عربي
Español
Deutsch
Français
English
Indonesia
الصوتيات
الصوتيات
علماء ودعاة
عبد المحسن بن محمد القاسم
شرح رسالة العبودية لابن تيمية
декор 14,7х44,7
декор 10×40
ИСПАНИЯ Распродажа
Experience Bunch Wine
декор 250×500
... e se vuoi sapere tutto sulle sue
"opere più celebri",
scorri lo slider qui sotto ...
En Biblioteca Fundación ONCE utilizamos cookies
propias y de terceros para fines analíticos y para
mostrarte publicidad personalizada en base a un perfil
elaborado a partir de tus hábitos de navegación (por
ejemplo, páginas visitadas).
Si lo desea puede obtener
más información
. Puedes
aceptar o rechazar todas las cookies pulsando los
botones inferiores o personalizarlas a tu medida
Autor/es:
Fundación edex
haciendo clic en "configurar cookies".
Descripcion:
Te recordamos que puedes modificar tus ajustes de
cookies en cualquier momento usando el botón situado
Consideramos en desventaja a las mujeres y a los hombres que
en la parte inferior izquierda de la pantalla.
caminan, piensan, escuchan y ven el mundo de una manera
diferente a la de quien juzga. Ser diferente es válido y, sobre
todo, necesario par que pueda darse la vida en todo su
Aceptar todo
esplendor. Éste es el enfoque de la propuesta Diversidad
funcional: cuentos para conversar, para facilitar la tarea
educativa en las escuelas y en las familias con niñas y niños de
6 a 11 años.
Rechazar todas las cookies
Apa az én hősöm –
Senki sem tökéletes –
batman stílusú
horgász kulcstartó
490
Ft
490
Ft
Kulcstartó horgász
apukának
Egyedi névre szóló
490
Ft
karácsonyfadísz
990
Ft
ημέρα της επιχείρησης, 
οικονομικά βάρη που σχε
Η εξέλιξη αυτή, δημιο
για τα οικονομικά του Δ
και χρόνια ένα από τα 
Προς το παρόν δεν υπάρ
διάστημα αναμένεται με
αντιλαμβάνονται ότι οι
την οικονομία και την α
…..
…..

------------------------------------------------------------

Exercise:
Copy out the data word for word, from its first line up to and including the line with "aceptar o rechazar".

Task solution:
عربي
Español
Deutsch
Français
English
Indonesia
الصوتيات
الصوتيات
علماء ودعاة
عبد المحسن بن محمد القاسم
شرح رسالة العبودية لابن تيمية
декор 14,7х44,7
декор 10×40
ИСПАНИЯ Распродажа
Experience Bunch Wine
декор 250×500
... e se vuoi sapere tutto sulle sue
"opere più celebri",
scorri lo slider qui sotto ...
En Biblioteca Fundación ONCE utilizamos cookies
propias y de terceros para fines analíticos y para
mostrarte publicidad personalizada en base a un perfil
elaborado a partir de tus hábitos de navegación (por
ejemplo, páginas visitadas).
Si lo desea puede obtener
más información
. Puedes
aceptar o rechazar todas las cookies pulsando los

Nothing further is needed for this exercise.